Coca-Cola is a global brand. The company’s headquarter is in Atlanta Georgia, but it has business interests all over the world. Its Coca-Cola drink is popular with many customers in all parts of the world. The drink is as old as the company is, but its appeal never seems to fade over time.
This is the result of carefully planned advertising, and marketing campaigns that seek to retain its appeal to all the people in the world. This makes it imperative to look at the flagship advertisement for the Coca-Cola open happiness campaign released in 2010. It will uncover some of the principles the company uses in its advertisements. The goal of this analysis is to examine the effectiveness of the advertisement in communicating the message of the advertising campaign.
The advert starts with a man taking a nap on a picnic shawl. There is a Coca-Cola bottle next to the man. A ladybird flies in and alerts other insects about the presence of the Coca-Cola bottle. Soon after, bees fly in and push down the bottle. Then, locusts on standby use their hind legs to set the bottle rolling downhill towards a stream. At this point, the sleeping man reaches out for the bottle, but a butterfly distracts the man by tickling his nose.
The bottle rolls all the way into the stream. Once there, dragonflies navigate the bottle across obstacles, but the bottle ends up stuck after falling off a waterfall. Thereafter, a swinging silkworm dislodges the bottle. Finally, a rhinoceros beetle opens the bottle. Leaves in the nearby bush conduct the drink to individual flowers from where all the insects participating in the heist get a share.
The advert uses insects as the main actors. Each insect group plays a unique role in the process of getting the bottle opened in order to share its goodness. This choice makes the advert stand out immediately because the insects are doing something that is normally beyond their capacity.
The shared sense of mission provides a unique appeal towards drinking Coca-Cola because it implies that Coca-Cola makes happiness an open thing that is available to everyone. The main appeal employed is the shared sense of happiness. As noted earlier, this was the flagship advert for the Coca-Cola open happiness marketing campaign. Since the Coca-Cola Company sells its products worldwide, the choice of insects in the advert makes it acceptable to all the cultures without the risk of putting off some viewers.

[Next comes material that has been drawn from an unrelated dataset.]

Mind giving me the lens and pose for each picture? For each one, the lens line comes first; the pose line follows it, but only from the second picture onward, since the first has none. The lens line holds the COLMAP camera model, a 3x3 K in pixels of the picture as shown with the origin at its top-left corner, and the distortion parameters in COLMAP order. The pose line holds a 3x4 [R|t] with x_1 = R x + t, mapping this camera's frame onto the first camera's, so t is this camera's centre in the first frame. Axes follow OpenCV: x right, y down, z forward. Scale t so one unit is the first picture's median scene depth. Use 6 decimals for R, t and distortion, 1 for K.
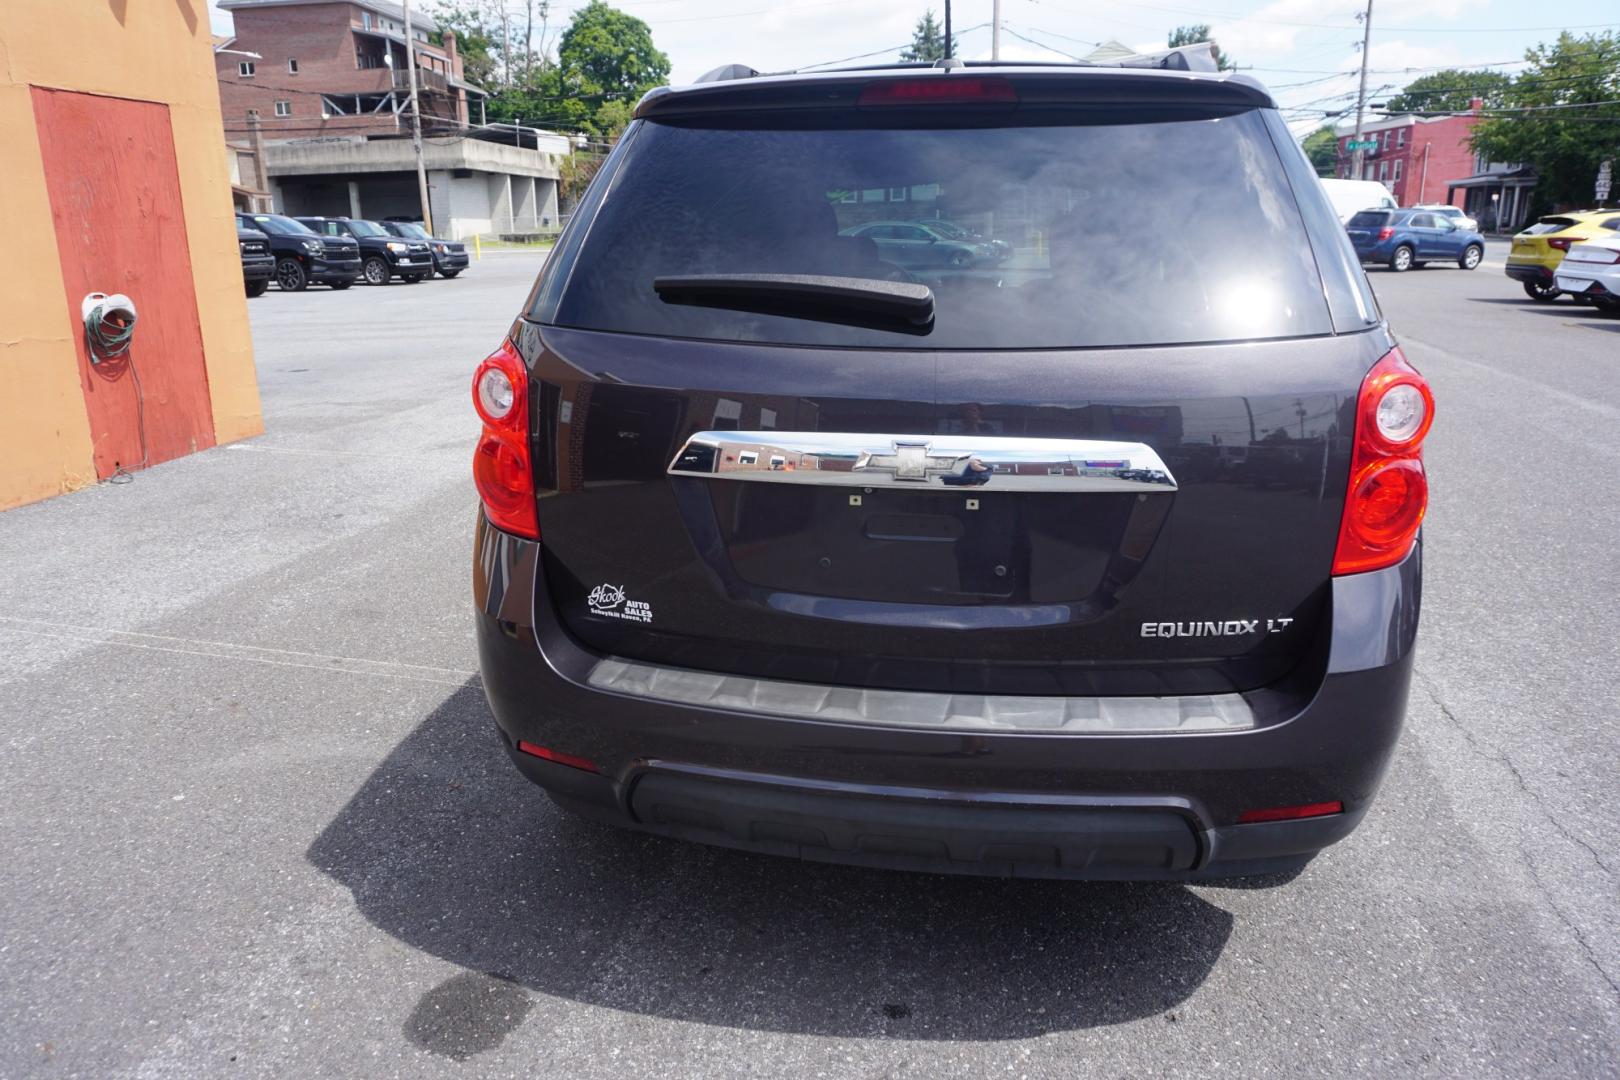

The logical problems in the advert include the fact that the man does not notice any of the things going on around him. The solution to this problem comes from the distraction by the butterfly, which stops him from discovering that the bottle is missing. The other problem is that the insects used in the advertisement are not strong enough to push over a Coca-Cola bottle.
The makers of the advertisement resolved on group action by the insects. The final logical problem is that the insects needed coordination to act as a unit. The ladybird provides leadership for the whole army of insects by travelling with the bottle all the way to the end of the advert. This advertisement effectively communicates the feeling that Coca-Cola sought to pass on to its audience, which is that happiness is open for all.